Savaşşefi Orgrim’in Stormwind’den kaçanların peşinden gitmek gibi bir niyeti yoktu. Onu asıl amacı Orda’nın içerden çökmesine sebep olabilecek Gölge Konseyi’ni aradan çıkarmaktı. İlk iş olarak Draenor’a haber dönderen Orgrim, Savaşnarası, Parçalanmış El, Gülen Kafatası, Gümbürbey ve Kemikkemiren klanlarının Azeroth’a gelmelerini emretti. Onlar gelene kadar da dikkatini Gölge Konseyi’ne çevirdi. Orgrim’e göre Draenor’un ölümünün ardında bu meşum grup vardı, ayrıca Durotan ve Draka’nın intikamını almak istiyordu.
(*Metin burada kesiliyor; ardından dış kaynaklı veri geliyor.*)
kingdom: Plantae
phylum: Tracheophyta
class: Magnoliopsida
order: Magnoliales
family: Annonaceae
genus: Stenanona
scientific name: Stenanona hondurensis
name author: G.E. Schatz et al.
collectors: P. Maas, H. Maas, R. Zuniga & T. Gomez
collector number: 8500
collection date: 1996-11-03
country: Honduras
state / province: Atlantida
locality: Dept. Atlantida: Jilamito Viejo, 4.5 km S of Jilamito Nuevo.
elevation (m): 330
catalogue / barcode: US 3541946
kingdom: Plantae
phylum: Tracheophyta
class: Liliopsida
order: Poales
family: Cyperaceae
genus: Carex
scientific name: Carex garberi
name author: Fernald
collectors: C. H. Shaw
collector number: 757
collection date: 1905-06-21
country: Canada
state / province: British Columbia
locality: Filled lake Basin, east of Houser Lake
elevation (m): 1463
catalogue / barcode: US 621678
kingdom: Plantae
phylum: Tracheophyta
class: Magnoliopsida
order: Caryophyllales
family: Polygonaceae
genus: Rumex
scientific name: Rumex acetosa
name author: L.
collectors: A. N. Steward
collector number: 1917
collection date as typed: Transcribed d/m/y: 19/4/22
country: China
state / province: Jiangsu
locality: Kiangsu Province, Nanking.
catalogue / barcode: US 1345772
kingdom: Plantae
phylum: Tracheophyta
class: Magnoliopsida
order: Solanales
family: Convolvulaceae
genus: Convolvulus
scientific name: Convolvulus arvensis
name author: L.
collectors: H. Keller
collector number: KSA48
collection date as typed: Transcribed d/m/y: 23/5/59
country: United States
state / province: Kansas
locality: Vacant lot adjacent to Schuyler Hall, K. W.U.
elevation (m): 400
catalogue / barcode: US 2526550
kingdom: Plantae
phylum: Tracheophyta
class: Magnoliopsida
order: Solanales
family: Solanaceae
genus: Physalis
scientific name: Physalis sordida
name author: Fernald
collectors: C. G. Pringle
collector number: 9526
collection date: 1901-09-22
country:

Gölge Konseyi’nin nerede olduğuna dair hiçbir bilgi yoktu ancak bu bilginin edinilmesi uzun süre almadı. Garona’yı yakalatan Orgrim, ondan Konsey’in Karakaya Kulesi’ndeki gizli merkezde saklandıklarını öğrendi ve ekibini buraya gönderdi. Ragnaros ve Eski Tanrılar kendi varlıklarını gizlerlerken hizmetkârlarına da Orda’nın önünü kesmemelerini tembih ettiler, böylece gölgelerden olan biteni izleyecek ve çarpışmanın nereye varacağını göreceklerdi.
Orda kuvvetleri karşısında hiçbir şansı olmayan Gölge Konseyi, kısa süre içerisinde mağlup edildi. Bu saldırıdan nispeten zarar görmeden kurtulan kişi ise Cho’Gall oldu. Orgrim’e Alacakaranlığın Çekici klanının kendisi olmadan deliliğin pençesine düşeceğini ve böylesine büyük bir savaş ekibinin boşa harcanmaması gerektiğini ustalıkla anlatan Cho’Gall, Gul’dan’ın piyonu olarak kullanıldığını ve artık buna daha fazla tahammül edemeyeceğini söyleyerek yeni savaşşefine bağlılık yemini etti. Her şey hayatta kalabilmesi için uydurduğu yalanlardan ibaret olsa da Orgrim’i ikna etmeyi başarmıştı.
Orgrim bu olaydan sonra Kara Demir cüceleri ile tanıştı ve Ragnaros’un gizlice aldığı kararın bir sonucu olduğundan habersiz bir şekilde Karakaya Kulesi’ni Orda’nın yeni üssü olarak atadı. Bu sırada Garona’nın hayatını bağışlayan savaşşefi, yarı-orka göz kulak olması için en güvendiği yardımcılarından Eitrigg’i görevlendirdi.
Orda için işler yolunda gidiyor gibiydi… ta ki Draenor’dan kötü haberler gelene kadar. Kaynakların tükenmesi yetmiyormuş gibi bir de iblis kanının etkisiyle iyice deliren orklar, birbirleriyle savaşmaya başlamış ve nihayetinde birkaç yetenekli isim dışında hepsi ölümün pençesine düşmüştü. Ancak Orgrim, dengeleri tekrar Orda lehine çevirecek kadim bir silahı ele geçirmek üzere olduklarından habersizdi.